In a Feb. 1 letter from the U.S. Department of Justice to one of the plaintiffs’ attorneys, Justice Department attorney Gina Allery wrote that the Department of Interior has said that it will not take the land into trust until 60 days after the date of a U.S. District Court decision.
“The United States is committed to allowing appropriate judicial review of the secretary’s decision. However, I note that Interior continues to be concerned that any delay in the disposition of this case may adversely impact the Cowlitz Tribe,” Allery wrote.
Guy Martin, one of three plaintiffs’ attorneys from the Washington D.C. office of Perkins Coie, estimated the case may take more than three years to resolve.
“This is going to be a long process,” Martin said.
The defendants have until June 10 to respond.
Martin said attorneys will first argue over which documents are included in the official record, which the judge will rely on in making his decision.
Martin said the Department of Justice might also challenge the standing of the Grand Ronde tribe, which operates Spirit Mountain Casino in Oregon and filed a lawsuit the day after plaintiffs, led by Clark County, filed their lawsuit. Both lawsuits were assigned to the same judge.

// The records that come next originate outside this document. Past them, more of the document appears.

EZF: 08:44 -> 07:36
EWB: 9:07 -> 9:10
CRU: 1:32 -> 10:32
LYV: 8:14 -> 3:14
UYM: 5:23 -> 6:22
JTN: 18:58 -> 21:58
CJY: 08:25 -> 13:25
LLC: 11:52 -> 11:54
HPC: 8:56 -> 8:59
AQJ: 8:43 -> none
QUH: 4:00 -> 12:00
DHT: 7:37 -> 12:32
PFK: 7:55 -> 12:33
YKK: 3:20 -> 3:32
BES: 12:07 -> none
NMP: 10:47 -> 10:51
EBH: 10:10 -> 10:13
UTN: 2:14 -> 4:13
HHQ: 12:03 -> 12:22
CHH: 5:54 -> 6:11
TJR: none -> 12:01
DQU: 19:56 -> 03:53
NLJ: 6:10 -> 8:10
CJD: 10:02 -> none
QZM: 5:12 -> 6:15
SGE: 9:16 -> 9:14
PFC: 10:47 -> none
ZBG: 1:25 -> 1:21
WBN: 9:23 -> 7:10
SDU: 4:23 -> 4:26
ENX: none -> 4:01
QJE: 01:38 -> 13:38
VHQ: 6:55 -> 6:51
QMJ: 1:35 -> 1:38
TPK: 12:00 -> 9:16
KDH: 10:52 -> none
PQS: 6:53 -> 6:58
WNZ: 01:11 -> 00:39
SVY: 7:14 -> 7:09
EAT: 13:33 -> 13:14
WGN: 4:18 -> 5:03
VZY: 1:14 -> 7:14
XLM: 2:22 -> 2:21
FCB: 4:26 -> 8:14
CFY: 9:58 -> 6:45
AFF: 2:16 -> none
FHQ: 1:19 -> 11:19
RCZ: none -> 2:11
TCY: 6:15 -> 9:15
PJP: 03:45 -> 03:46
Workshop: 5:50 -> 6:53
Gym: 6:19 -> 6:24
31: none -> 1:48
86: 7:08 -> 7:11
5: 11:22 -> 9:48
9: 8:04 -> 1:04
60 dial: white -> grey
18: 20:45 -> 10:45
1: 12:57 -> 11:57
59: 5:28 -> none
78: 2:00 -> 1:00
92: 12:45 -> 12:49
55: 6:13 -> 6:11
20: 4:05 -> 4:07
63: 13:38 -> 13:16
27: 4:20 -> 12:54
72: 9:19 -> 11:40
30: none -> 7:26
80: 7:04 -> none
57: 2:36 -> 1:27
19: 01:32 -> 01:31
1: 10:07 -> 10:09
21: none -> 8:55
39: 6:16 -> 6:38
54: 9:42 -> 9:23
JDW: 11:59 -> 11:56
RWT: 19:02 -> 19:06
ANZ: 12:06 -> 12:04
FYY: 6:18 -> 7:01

It will likely be 2012 before the case even gets argued, Martin said. The judge will be asked to overturn or uphold the Cowlitz trust decision.
The ruling likely would then be appealed; from an appellate court, the sides could petition the U.S. Supreme Court for review.
The Supreme Court only accepts a small fraction of cases.
“This case has all the ingredients of a case that the Supreme Court would take, and that’s about all any lawyer could say,” Martin said.
While three pending cases involving other tribes do reference Carcieri, the Cowlitz case “is the only one in which the DOI (Department of Interior) theory about what constitutes ‘recognition’ under Carcieri is fully stated and at issue,” Martin said.
“At least at this moment, this stands to be the principal case testing whether the Interior Department and the BIA can essentially administratively ignore the Carcieri decision in certain cases,” Martin said. “It’s a very important decision.”
What is “Carcieri?
The 2009 U.S. Supreme Court decision in Carcieri v. Salazar has been shortened to refer to Rhode Island Gov. Donald Carcieri. Carcieri sued the federal government (the defendant refers to Kenneth Salazar, secretary of the Interior) for allowing the Narragansett tribe to take an additional 31 acres into trust.
Writing for the 6-3 majority, Justice Clarence Thomas said in order to take land into trust, tribes had to be under federal jurisdiction in 1934, when the Indian Reorganization Act (IRA) was enacted. The Narragansett tribe was not formally recognized until 1983.
Congress debated a “Carcieri fix” last year that would have amended the IRA, but it stalled in the Senate.
Del Laverdure, a deputy assistant secretary, was quoted saying the Carcieri ruling “was not consistent with the long-standing policy and practice of the United States … in treating tribes alike regardless of the date of acknowledgment.”
Joining Thomas in the majority was Chief Justice John Roberts and Justices Antonin Scalia, Anthony Kennedy, Stephen Breyer and Samuel Alito. Justice David Souter (now retired) filed an opinion concurring in part and dissenting in part, which was signed by Justice Ruth Bader Ginsburg. Justice John Paul Stevens (now retired) filed a dissenting opinion.